TM254 was so bad that it had me tied up in knots every time I considered logging into the OU site. As a result, I hadn’t done much of M250 during January. (Thankfully, I didn’t need to. I’d taken care of all the things I had to do for January before Christmas.) I’ve spent the last week or so back on M250, and am caught up again through mid-March.
It’s interesting to take M250 after the prep work I did for Java and programming in general. It’s good for the object-oriented paradigm, but it’s not very good for design. (So far, I’ve only encountered three principles for program design, and they don’t include choosing readability over simplicity, or coding each method or function only to only do one or two things to support reduction of duplicate code through modular design. The design principles they have are good ones, though, they just need to be a bit more robust and forward-thinking.)

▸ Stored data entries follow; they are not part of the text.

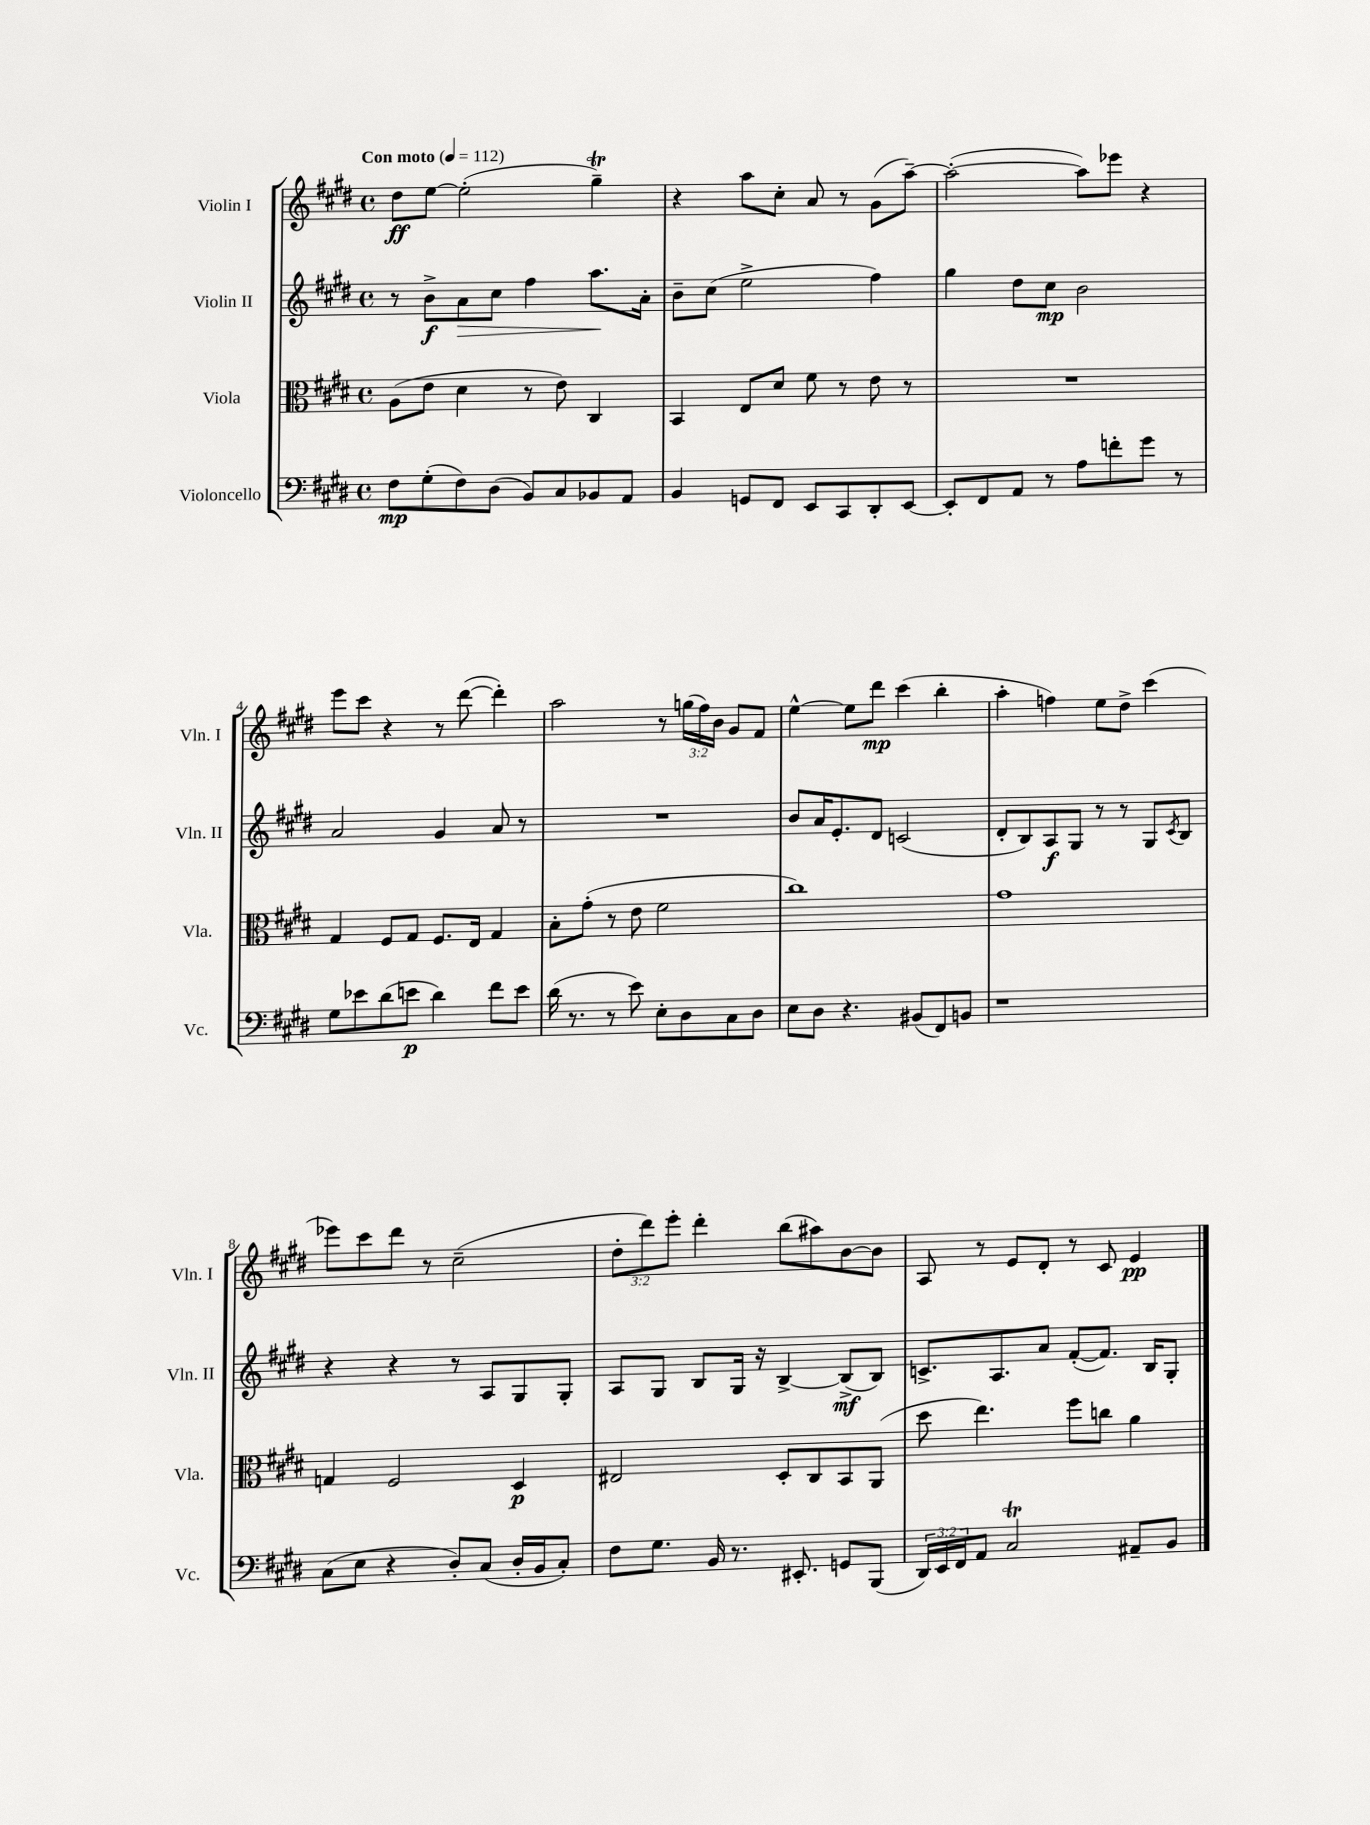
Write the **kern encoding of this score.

**kern	**kern	**kern	**kern
*staff4	*staff3	*staff2	*staff1
*clefF4	*clefC3	*clefG2	*clefG2
*k[f#c#g#d#]	*k[f#c#g#d#]	*k[f#c#g#d#]	*k[f#c#g#d#]
*M4/4	*M4/4	*M4/4	*M4/4
*met(c)	*met(c)	*met(c)	*met(c)
*MM112	*MM112	*MM112	*MM112
8F#	(8A	8r	8dd#
(8G#'	8e	8b^	[8ee
8F#)	4d#	8a	(2ee']
(8D#	.	8cc#	.
8BB)	8r	4ff#	.
8C#	8e)	.	.
8BB-	4C#	8.aa	4gg#~)
8AA	.	.	.
.	.	16a'	.
=	=	=	=
4BB	4BB	8b~	4r
.	.	(8cc#	.
8GG	8E	2ee^	8aa
8FF#	8d#	.	8cc#'
8EE	8f#	.	8a
8CC#	8r	.	8r
8DD#'	8e	4ff#)	(8g#
[8EE	8r	.	[8aa~)
=	=	=	=
8EE']	1r	4gg#	(2aa'_
8FF#	.	.	.
8AA	.	8dd#	.
8r	.	8cc#	.
8A	.	2b	8aa])
8f'	.	.	8eee-
8g#	.	.	4r
8r	.	.	.
=	=	=	=
8G#	4G#	2a	8eee
8e-	.	.	8ccc#
(8d#	8F#	.	4r
8e	8G#	.	.
4d#)	8.F#	4g#	8r
.	.	.	([8ddd#
.	16E	.	.
8f#	4G#	8a	4ddd#'])
8e	.	8r	.
=	=	=	=
(16d#	8B'	1r	2aa
8.r	.	.	.
.	(8g#'	.	.
8r	8r	.	.
8e)	8e	.	.
8E'	2f#	.	8r
8D#	.	.	(24gg
.	.	.	24ff#)
.	.	.	24b
8C#	.	.	8g#
8D#	.	.	8f#
=	=	=	=
8E	1cc#)	8b	[4ee^^
8D#	.	16a	.
.	.	8.e'	.
4.r	.	.	8ee]
.	.	8d#	8ddd#
.	.	(2c	(4ccc#
(8BB#	.	.	.
8FF#)	.	.	4bb'
8BB	.	.	.
=	=	=	=
1r	1g#	8d#'	4aa'
.	.	8B)	.
.	.	8A	4ff)
.	.	8G#	.
.	.	8r	8ee
.	.	8r	8dd#^
.	.	8G#	(4ccc#
.	.	8qc#	.
.	.	8B	.
=	=	=	=
(8C#	4G	4r	8eee-)
8E	.	.	8ccc#
4r	2F#	4r	8ddd#
.	.	.	8r
8D#')	.	8r	(2cc#~
(8C#	.	8A	.
16D#'	4D#	8G#	.
16BB	.	.	.
8C#')	.	8G#'	.
=	=	=	=
8F#	2E#	8A	12dd#'
.	.	.	12ddd#)
8.G#	.	8G#	.
.	.	.	12eee'
.	.	8B	4ddd#'
16BB	.	.	.
8.r	.	16G#	.
.	.	16r	.
.	8D#'	[4B^	(8bb
8.EE#'	.	.	.
.	8C#	.	8aa#)
8GG	8BB	(8B^]	[8b
(8BBB	(8AA	8B)	8b]
=	=	=	=
24DD#)	8dd#	8.c^	8A
24EE	.	.	.
24FF#	.	.	.
8AA	4.ee)	.	8r
.	.	8.A	.
2C#	.	.	8e
.	.	8a	8d#'
.	8ff#	([8f#'	8r
.	8cc	8.f#])	8c#
8AA#~	4a	.	4e
.	.	16B	.
8BB	.	8G#'	.
==	==	==	==
*-	*-	*-	*-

It’s clearly focused on an academic understanding of the paradigm, and that’s fantastic. I’m much more at ease in speaking about Java and object-oriented programming in general, confident that my verbiage is correct and that I’m being precise in my descriptions. It makes it easier to read other sources, and I’m finally deciphering official manual pages without having to read translations of them. M250 is a great module.
I’m very impressed with my tutor. His comments on my last TMA were spot on, disagreed with me at various points, but respected my design choices where he did disagree. I only dropped one mark on the TMA, and I laughed out loud when I saw what I’d done. (I had just finished making a method on one sub-question, then neglected to use it and re-invented the wheel on the very next sub-question.) But I’m used to being told I’m wrong because I think approach A is easier to read and understand, and the tutor thinks that approach B is easier to read and understand, and therefore approach A is simply wrong.
It’s a huge divergence from TM254, where it doesn’t matter what the question is, how you phrase or defend your answer, what parts of the module materials you cite to prove your answer … If you didn’t have the exact same wording as the author of the evaluation, it’s 100% wrong. It’s despicable. It’s not higher education. It’s not education at all.
Apparently I wasn’t the only one to quit TM254 when I did. There were quite a few others, and it’s starting to cost the OU money. They’ve responded to the complaints by (as always for this module) misunderstanding the heart of the problem. They’ve told students that some very small sections now are optional and won’t be evaluated. (Really TM254 module team? You’re telling us that something in the module materials won’t be evaluated? Like ITIL vocabulary, which made up a full 10% of TMA01? We’ve heard that lie before.) They’ve also told students they’re not studying right.
So clearly they’ve heard and understood the concer … Okay, I can’t even finish that sentence without having to take a shower. As far as I’m aware, they’re trying to determine what concerns students have without actually talking to any students with concerns. I don’t know how they’re expecting that to work, but from what I can tell, it violates everything they teach in that module about any kind of service.
I’m still considering moving over to Q67, Computing & IT and Mathematics. I’ll have to look into how much work it’ll be in stage 3, because it might add a lot of time to a degree that’s already taking seven years. But for now, I’m just going to enjoy being able to study again and learn from a module that’s been created properly. And is legible.